How can you represent those people?
By understanding them. By seeing them as people, not monsters, no matter what they’ve done. By finding the whole story, the one that appears between the lines of the official records. By listening instead of talking.
So why, two months into her counseling program, did Rojean listen to the voices that told her the kids were possessed by the devil and had to be cleansed in a scalding bath so they could enter the kingdom of heaven?
And why didn’t I know it was going to happen? Why didn’t I see the schizophrenia as well as the poverty and ignorance? Why didn’t I prevent it?
The newspapers
blamed the judge. A few mentioned my name in the last paragraph of the story. But the truth was that if a less conscientious lawyer had represented Rojean, those kids would be alive. In a foster home, but alive.

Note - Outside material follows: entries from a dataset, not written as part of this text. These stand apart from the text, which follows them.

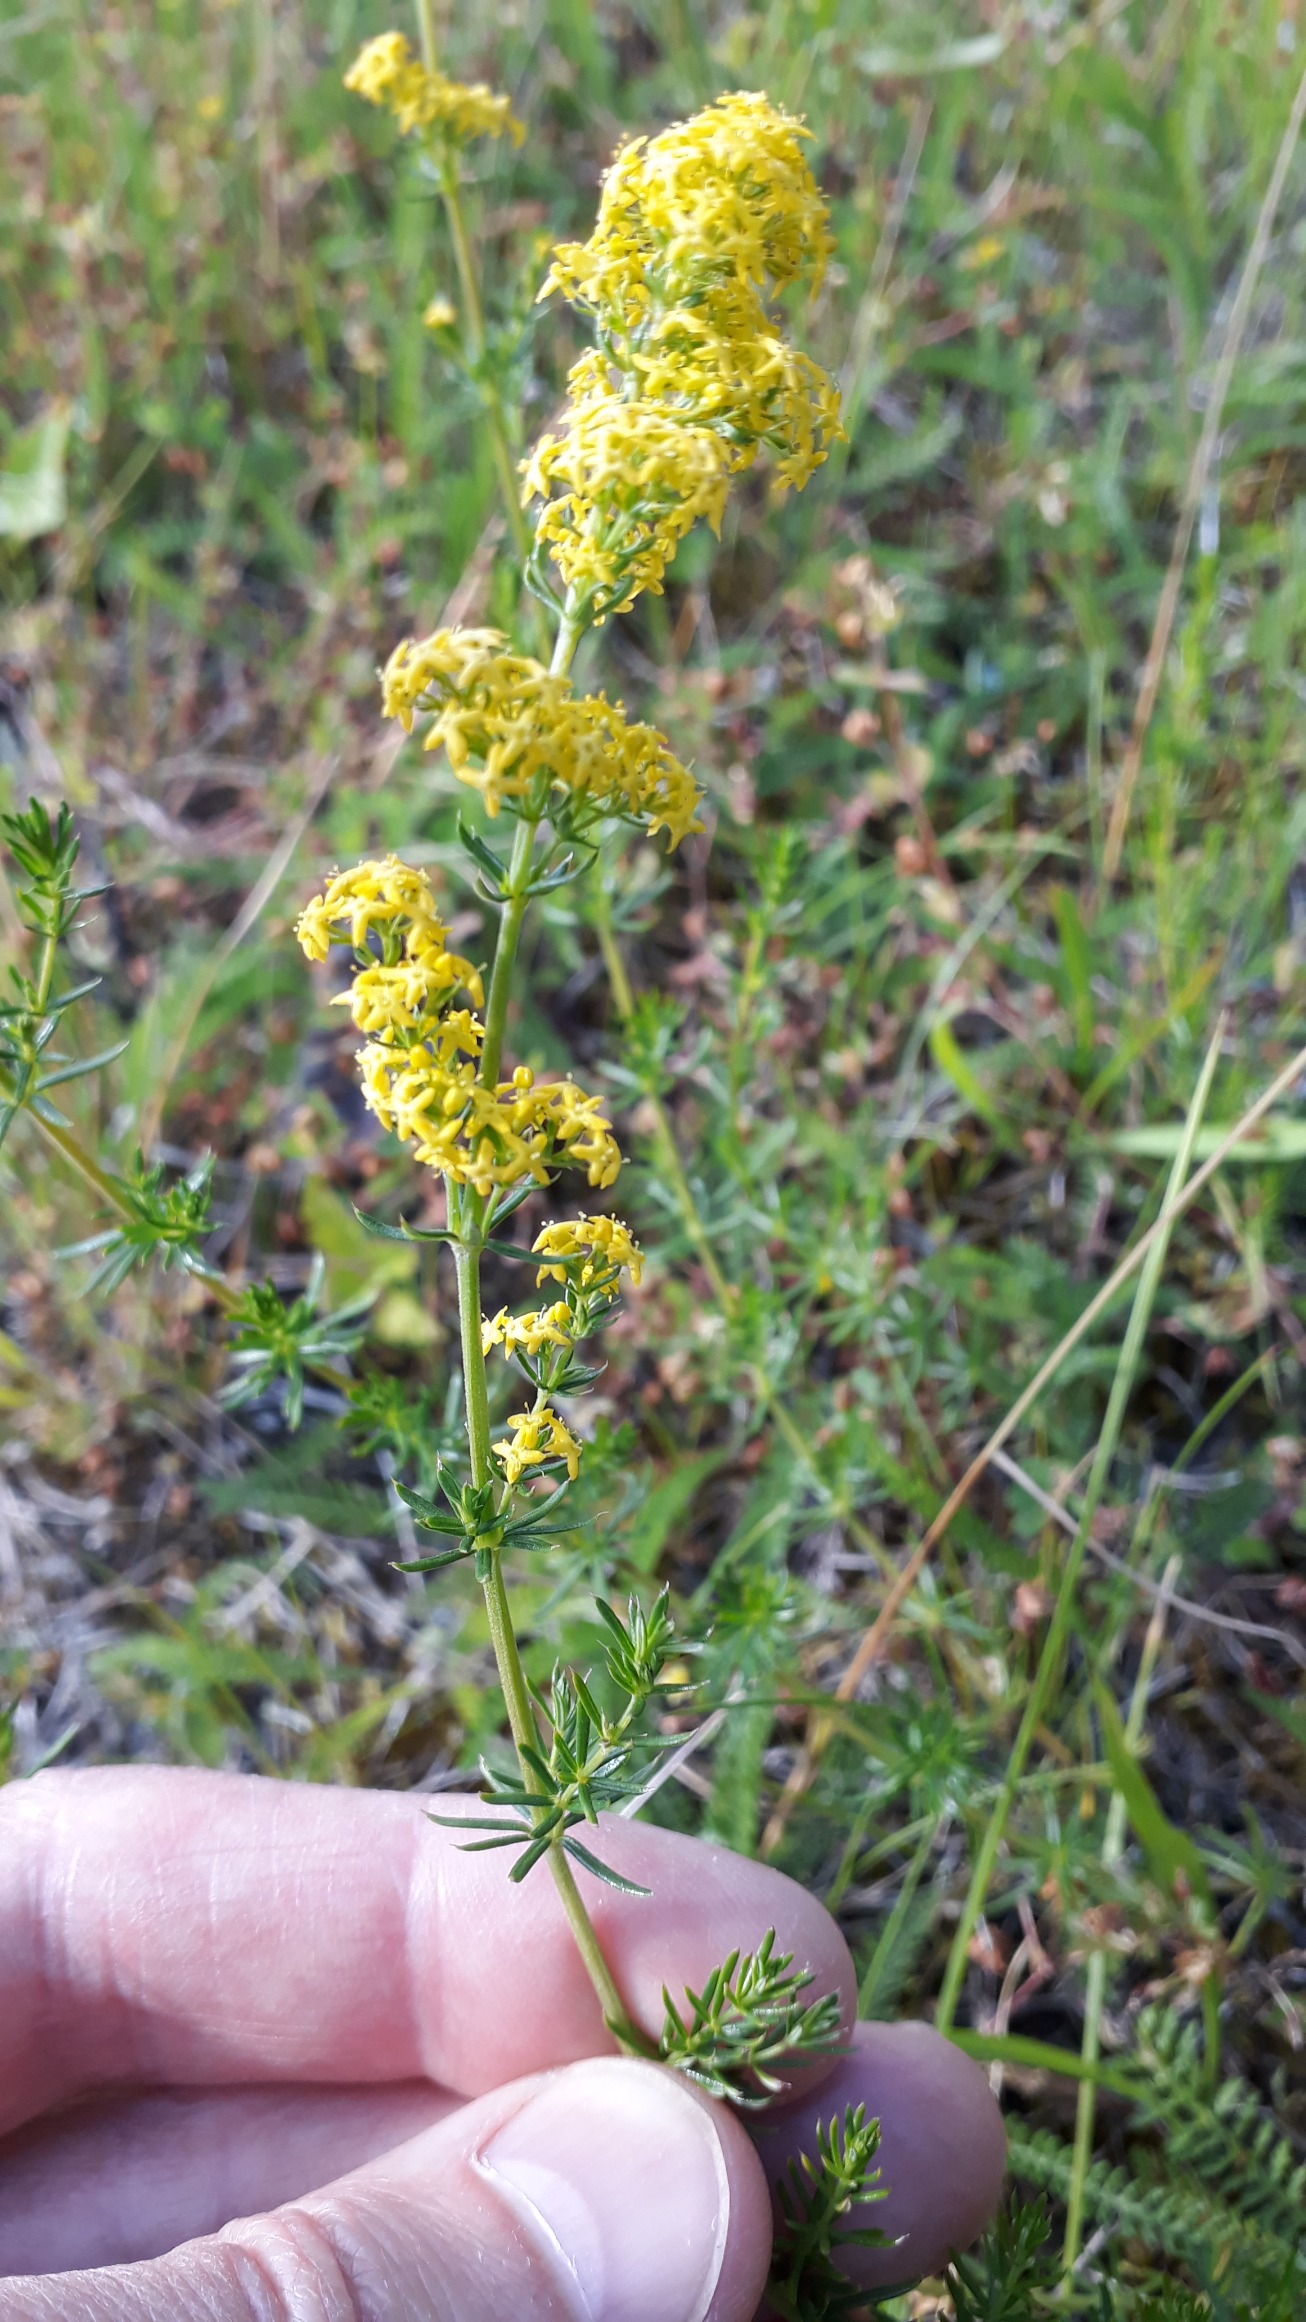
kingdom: Plantae
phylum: Tracheophyta
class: Magnoliopsida
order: Gentianales
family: Rubiaceae
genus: Galium
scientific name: Galium verum
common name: Gul snerre
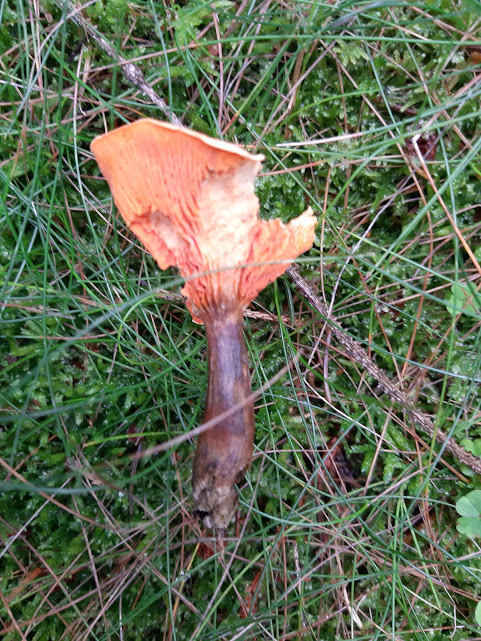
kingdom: Fungi
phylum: Basidiomycota
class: Agaricomycetes
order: Boletales
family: Hygrophoropsidaceae
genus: Hygrophoropsis
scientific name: Hygrophoropsis aurantiaca
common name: almindelig orangekantarel
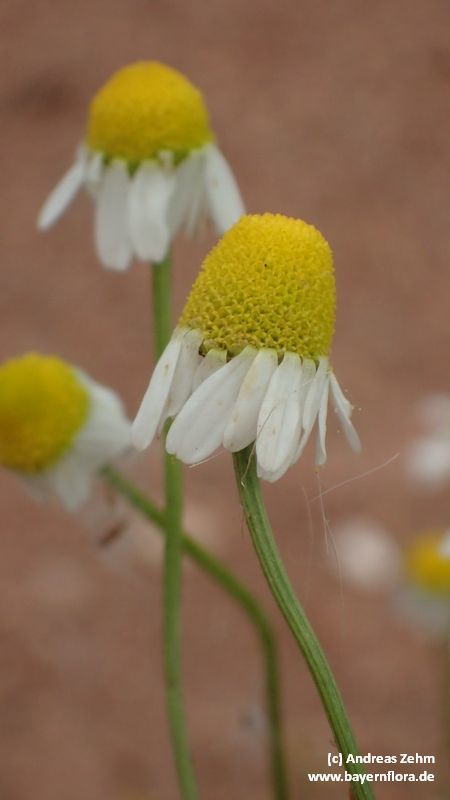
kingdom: Plantae
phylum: Tracheophyta
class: Magnoliopsida
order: Asterales
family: Asteraceae
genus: Matricaria
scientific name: Matricaria chamomilla
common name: Scented mayweed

How can you represent those people?
I didn’t have any more good answers.
I came back to attention, realizing I’d drifted away while Marla outlined the ridiculous ease with which I could handle an adoption.
“I’ve got a horny white teenager about to pup. I’ve also got a desperate older couple who’d like to have a kid before they get their first Social Security check. So they’ve decided to bypass the adoption agency crap. They’re paying the girl’s medical expenses and a reasonable legal fee.”
“Where do I come in?” Marla wasn’t the only lawyer taking a smoke break. The air was blue and thick; I wanted this conversation over.
“Judge Feinberg—a real pain in the ass—says the girl needs her own lawyer. That it’s a conflict of interest for me to represent both the kid and the parents. As though every lawyer in the city hasn’t done it that way since God was a teenager. So,” she went on, exhaling a stream of smoke that matched her silver silk, “I need someone to meet with the girl, get her consent, and file the papers in court. Easy, no?”
“Sounds easy enough,” I conceded. I thought back to the one or two things I knew about adoptions. “What if the girl changes her mind? Doesn’t she have—what, thirty days?”
“God, Cass.” A drag on another cigarette was exhaled in an elaborate sigh. “Talk about looking gift horses in the mouth. The last time we had lunch all you could talk about was that broad who killed her babies, and now you want to open Pandora’s box on this adoption before you even take the case. Trust me, this girl’s not changing her mind.”
The holding pens at Brooklyn Criminal Court flashed before my eyes. Sitting eyeball to eyeball with Rojean, her head twitching, her voice guttural, her pupils needle points in her thin face. “Gotta get me out,” she mumbled, her hands working in her lap. “Gotta get me out to feed my babies.”